ATO to Scrutinise Rental Property Market

From The Real Estate Conversation.

The Australian Tax Office is ramping up scrutiny of the rental property market in a bid to stamp out tax rorts, reports The Australian.

In one of a series of interviews with The Australian about ATO priorities, tax commissioner Chris Jordan said the ATO will be looking closely at the practise of declaring rented properties vacant. He said the tax office will go so far as to monitor real estate agent, electricity and gas records to identify fraudulent claims.

Over the last few months, the Australian Taxation Office has already investigated 100,000 rental properties to ensure they are not involved in black-market activity or misclaiming of negative gearing.

The size of the rental market in Australia means it must be watched extremely closely for rorts, said Jordan.

Jordan told The Australian that ATO data shows deductions claimed for rental property exceed the rental income earned for privately owned rental properties in Australia.
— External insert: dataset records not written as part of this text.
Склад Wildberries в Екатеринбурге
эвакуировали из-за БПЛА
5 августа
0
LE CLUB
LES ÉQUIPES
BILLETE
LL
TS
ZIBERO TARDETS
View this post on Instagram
“In the rental income space, there’s $40.1 billion of income and $43.6 billion of expenses,” he said.

With the 2016 census showing that 11 per cent of Australian properties, or 1.1 million homes, were unoccupied, rental income in Australia should be much higher, said Jordan.

Jordan said he is concerned about the growing amount of rental income disappearing into the cash economy.
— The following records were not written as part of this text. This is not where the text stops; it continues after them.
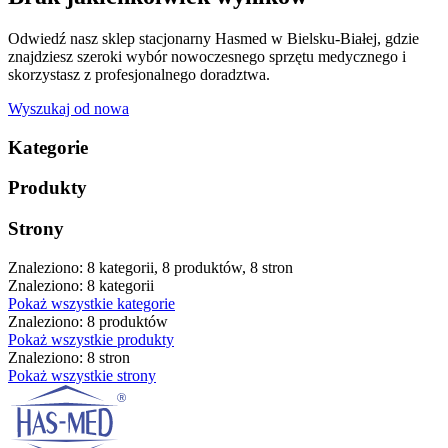
Odwiedź nasz sklep stacjonarny Hasmed w Bielsku-Białej, gdzie
znajdziesz szeroki wybór nowoczesnego sprzętu medycznego i
skorzystasz z profesjonalnego doradztwa.
Wyszukaj od nowa
Kategorie
Produkty
Strony
Znaleziono: 8 kategorii, 8 produktów, 8 stron
Znaleziono: 8 kategorii
Pokaż wszystkie kategorie
Znaleziono: 8 produktów
Pokaż wszystkie produkty
Znaleziono: 8 stron
Pokaż wszystkie strony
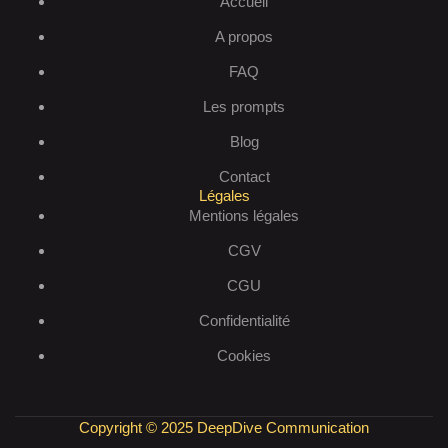
Accueil
A propos
FAQ
Les prompts
Blog
Contact
Légales
Mentions légales
CGV
CGU
Confidentialité
Cookies
Copyright © 2025 DeepDive Communication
“It appears that many landlords are not declaring their rental income, and many more are overstating their deductions,” he told The Australian.

The ATO is already using data-matching to check if properties are unoccupied. For example, Jordan said the ATO can match utility records, such as for electricity and gas, against the addresses of properties that owners claim are unoccupied.

The Australian reports that from next year, auditors will begin approaching real estate agents to request information about landlords.